Алфред-террас представляла собой семь домов, выстроившихся в линию по одну сторону небольшой площади, накрытых покатыми крышами, двухэтажных с фасада и одноэтажных с тыла. Под окнами всех домов были укреплены наружные ящики для цветов, в которых сейчас ничего не росло, а входные двери были настолько узкими, что обитателям наверняка надо было придерживаться строгой низкокалорийной диеты, чтобы проникать в свои жилища. Все дома были грязно-белого цвета, и только их двери, хотя и облупившиеся, но выкрашенные в разные цвета – от желтого до красно-коричневого, – служили отличительными признаками. Краски поблекли от времени – ведь фасады домов смотрели на запад, а значит, принимали на себя прямые и самые горячие лучи солнца.

Именно так все обстояло и сейчас. Воздух был абсолютно неподвижным, и здесь было градусов на десять жарче, чем на пирсе. На тротуаре можно было жарить яичницу. Барбара чувствовала, как спекается ее кожа в тех местах, где она не была прикрыта.

Семейство Раддок обитало в доме номер 6. Входная дверь их дома была изначально красной, но под лучами солнца ее цвет стал таким, как сырая лососина на срезе. Барбара, не сводя взгляда с единственного окна на фасаде, несколько раз отрывисто стукнула по двери. Она не могла рассмотреть ничего сквозь плотные занавески, хотя слышала музыку, звучавшую из дома на фоне громкой речи из телевизора. Когда никто в доме не прореагировал на ее стук, она постучала еще раз, но уже сильнее.

На этот раз ее услышали. Послышалось шарканье ног по не покрытому ковром полу, после чего дверь широко распахнулась.

В дверном проеме стоял ребенок, одетый так, как одеваются ряженые. Барбара поначалу не поняла, мальчик это или девочка, потому что одежда ряженого была из отцовского гардероба. Башмаки на ногах ребенка имели клоунский вид; несмотря на палящую жару, полы старого твидового пиджака свисали ниже колен.
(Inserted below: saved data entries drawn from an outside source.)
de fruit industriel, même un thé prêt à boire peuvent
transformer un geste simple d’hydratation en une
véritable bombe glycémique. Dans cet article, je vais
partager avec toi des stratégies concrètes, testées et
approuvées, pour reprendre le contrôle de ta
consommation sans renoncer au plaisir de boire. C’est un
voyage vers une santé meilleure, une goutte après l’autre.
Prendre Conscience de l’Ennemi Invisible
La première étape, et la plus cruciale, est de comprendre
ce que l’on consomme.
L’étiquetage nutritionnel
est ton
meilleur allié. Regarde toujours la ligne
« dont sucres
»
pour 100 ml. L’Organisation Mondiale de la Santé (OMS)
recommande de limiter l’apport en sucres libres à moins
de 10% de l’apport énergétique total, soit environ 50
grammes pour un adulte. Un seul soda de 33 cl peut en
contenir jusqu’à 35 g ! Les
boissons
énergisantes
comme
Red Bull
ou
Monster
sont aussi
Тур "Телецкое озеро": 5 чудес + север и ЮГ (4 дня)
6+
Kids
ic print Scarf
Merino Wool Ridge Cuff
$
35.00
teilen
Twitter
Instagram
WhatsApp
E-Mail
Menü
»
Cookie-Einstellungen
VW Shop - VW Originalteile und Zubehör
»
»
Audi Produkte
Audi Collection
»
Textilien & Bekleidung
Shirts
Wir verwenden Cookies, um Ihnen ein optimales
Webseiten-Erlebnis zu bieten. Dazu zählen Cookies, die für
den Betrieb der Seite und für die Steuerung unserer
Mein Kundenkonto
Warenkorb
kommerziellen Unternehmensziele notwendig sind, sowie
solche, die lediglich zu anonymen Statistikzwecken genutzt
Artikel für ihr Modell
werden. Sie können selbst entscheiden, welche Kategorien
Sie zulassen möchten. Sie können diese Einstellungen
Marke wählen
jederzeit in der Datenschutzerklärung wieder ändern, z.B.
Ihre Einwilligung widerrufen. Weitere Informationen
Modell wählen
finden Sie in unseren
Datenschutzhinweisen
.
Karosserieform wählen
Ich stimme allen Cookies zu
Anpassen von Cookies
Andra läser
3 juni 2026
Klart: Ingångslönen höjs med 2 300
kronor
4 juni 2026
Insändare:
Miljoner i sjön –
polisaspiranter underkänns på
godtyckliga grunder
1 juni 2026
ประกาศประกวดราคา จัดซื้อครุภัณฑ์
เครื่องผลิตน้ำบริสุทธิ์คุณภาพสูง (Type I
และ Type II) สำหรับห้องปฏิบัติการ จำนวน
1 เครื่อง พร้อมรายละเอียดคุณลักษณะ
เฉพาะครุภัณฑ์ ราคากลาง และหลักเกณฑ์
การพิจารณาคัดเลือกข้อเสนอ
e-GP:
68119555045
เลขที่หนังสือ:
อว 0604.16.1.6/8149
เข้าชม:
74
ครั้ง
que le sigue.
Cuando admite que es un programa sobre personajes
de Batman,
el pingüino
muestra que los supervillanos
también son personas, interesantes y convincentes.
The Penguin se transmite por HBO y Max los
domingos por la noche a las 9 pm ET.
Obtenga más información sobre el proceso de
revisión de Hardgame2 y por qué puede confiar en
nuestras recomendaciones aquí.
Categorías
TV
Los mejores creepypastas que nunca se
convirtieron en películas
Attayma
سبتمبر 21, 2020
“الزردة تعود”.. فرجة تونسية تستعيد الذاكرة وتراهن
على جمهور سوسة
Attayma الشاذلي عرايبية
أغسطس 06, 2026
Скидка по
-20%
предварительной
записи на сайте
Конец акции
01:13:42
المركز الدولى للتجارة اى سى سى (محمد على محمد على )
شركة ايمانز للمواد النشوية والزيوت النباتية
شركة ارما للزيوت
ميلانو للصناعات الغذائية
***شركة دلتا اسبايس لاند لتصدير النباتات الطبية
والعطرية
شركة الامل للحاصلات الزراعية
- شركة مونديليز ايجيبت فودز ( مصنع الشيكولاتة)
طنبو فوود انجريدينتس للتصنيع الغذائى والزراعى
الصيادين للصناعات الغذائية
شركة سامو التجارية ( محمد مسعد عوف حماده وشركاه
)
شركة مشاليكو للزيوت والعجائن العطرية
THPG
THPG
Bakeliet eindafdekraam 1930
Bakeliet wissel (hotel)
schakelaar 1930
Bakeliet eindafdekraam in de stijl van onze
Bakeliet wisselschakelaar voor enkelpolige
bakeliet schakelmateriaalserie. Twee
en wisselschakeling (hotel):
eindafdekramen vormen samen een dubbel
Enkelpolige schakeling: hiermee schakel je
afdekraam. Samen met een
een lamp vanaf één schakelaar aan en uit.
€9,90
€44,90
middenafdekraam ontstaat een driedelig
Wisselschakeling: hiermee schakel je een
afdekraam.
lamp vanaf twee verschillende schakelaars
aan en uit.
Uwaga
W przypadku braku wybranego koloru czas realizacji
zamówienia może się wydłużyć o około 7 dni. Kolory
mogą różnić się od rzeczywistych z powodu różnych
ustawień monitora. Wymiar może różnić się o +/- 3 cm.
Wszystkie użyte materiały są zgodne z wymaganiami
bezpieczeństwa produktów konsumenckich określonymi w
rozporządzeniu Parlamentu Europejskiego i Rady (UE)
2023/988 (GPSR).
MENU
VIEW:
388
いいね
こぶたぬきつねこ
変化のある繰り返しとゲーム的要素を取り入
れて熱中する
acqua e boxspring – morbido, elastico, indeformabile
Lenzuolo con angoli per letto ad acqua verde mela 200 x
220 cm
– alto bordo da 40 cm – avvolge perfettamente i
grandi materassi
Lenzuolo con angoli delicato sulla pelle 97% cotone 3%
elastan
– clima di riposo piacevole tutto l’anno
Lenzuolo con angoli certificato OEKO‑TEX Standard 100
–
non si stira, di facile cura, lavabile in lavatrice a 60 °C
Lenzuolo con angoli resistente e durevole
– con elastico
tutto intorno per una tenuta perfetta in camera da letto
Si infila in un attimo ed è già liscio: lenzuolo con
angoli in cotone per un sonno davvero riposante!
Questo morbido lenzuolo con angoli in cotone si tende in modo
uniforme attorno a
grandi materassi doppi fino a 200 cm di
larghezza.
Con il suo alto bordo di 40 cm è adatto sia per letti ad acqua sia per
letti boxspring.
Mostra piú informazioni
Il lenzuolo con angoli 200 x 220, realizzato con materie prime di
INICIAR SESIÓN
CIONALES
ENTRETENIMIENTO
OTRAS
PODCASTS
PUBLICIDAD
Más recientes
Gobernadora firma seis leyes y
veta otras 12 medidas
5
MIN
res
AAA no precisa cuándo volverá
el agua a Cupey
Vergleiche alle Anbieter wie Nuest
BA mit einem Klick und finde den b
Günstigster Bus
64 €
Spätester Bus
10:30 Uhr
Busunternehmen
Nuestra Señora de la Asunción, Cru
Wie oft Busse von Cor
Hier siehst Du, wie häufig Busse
– Ну? – вопросительно произнес ребенок.

– Кто там, Бруси? – донесся из глубины дома женский голос. – Ты открыл дверь? Не смей выходить на улицу в отцовской одежде. Ты слышишь, Бруси?

Бруси во все глаза разглядывал Барбару. Углы его глаз, она заметила, нуждались в тщательной чистке.

Она одарила ребенка самой приветливой улыбкой, а он в ответ вытер нос рукавом отцовского пиджака. Под пиджаком на ребенке были надеты только трусики с эластичным пояском. На его костлявом теле трусики висели, как юбка.

– Я ищу Тревора Раддока, – объяснила Барбара. – Он здесь живет? А ты, наверное, его брат?

Ребенок повернулся на своих клоунских башмаках и закричал, оповещая мать и всех, кто был в доме:

– Мам! Тут какая-то толстуха спрашивает Трева!